Configure Amazon S3 credentials

MotherDuck offers two ways to provide Amazon S3 credentials.

  • Create a SECRET object in MotherDuck. MotherDuck securely stores your Amazon S3 credentials, enabling you to query Amazon S3 without supplying credentials each time.
  • Use SET commands to provide credentials. Like DuckDB, credentials configured this way do not persist and must be provided every session.
info

If you configure Amazon S3 credentials using SET commands and have credentials stored in a SECRET object, MotherDuck will first try using credentials defined using the SET commands.

Create a SECRET object

You can safely store your Amazon S3 credentials in MotherDuck for convenience by creating a SECRET object using the CREATE SECRET command.

CREATE SECRET (
TYPE S3,
S3_ACCESS_KEY_ID 'access-key',
S3_SECRET_ACCESS_KEY 'secret-key',
S3_REGION 'us-east-1'
);

-- test the s3 credentials
SELECT count(*) FROM 's3://<bucket>/<file>';
note
  • You currently can only have one SECRET object.
  • You can only use permanent Amazon S3 secrets - temporary S3 secrets are not supported.
  • DDL syntax for managing SECRET objects is coming soon.
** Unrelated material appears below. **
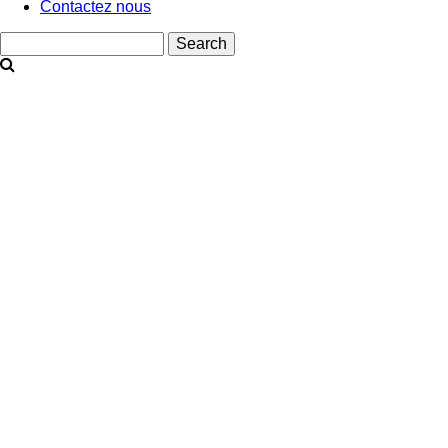
Contactez nous
Search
You can update your secret by executing CREATE OR REPLACE SECRET command to overwrite your secret.

Delete a SECRET object

You can use the same method above, using the DROP SECRET command.

DROP SECRET (TYPE s3);

Use SET commands for Amazon S3 credentials

MotherDuck supports DuckDB syntax for providing S3 credentials.

SET s3_access_key_id = '<AWS access key id>';
SET s3_secret_access_key = '<AWS secret access key>';
SET s3_region = 'us-east-1';
note

Setting credentials through SET commands are not persisted across sessions.